*** DATASET RECORDS Section Begins ***

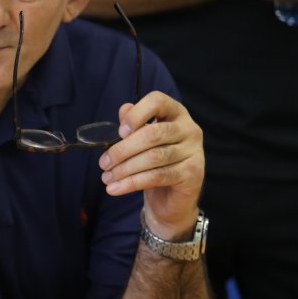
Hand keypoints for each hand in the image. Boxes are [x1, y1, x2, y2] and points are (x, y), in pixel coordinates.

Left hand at [99, 91, 203, 238]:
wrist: (171, 197)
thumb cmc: (153, 163)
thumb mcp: (140, 141)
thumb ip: (133, 124)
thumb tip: (124, 109)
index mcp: (176, 113)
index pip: (158, 101)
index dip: (136, 114)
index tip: (119, 132)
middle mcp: (189, 129)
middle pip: (152, 134)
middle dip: (122, 150)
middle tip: (103, 163)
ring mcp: (194, 151)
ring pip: (154, 157)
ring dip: (124, 169)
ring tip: (106, 178)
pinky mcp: (193, 173)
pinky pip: (157, 176)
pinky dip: (132, 183)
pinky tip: (115, 189)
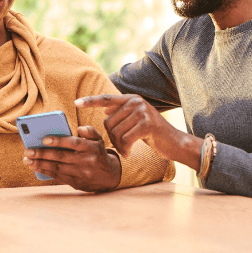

*** DATASET RECORDS Section Ends ***

Beginning with the line that holds "index tip: (119, 132)" and continuing to the end of the entries above, set down each line exactly, both ends included; include no pictures.

▶ _RESPONSE BELOW_:
index tip: (119, 132)
middle mcp: (189, 129)
middle pip: (152, 134)
middle dip: (122, 150)
middle tip: (103, 163)
ring mcp: (194, 151)
ring pip: (154, 157)
ring dip: (124, 169)
ring tip: (106, 178)
pinky mcp: (193, 173)
pinky pip: (157, 176)
pinky dip: (132, 183)
pinky tip: (115, 189)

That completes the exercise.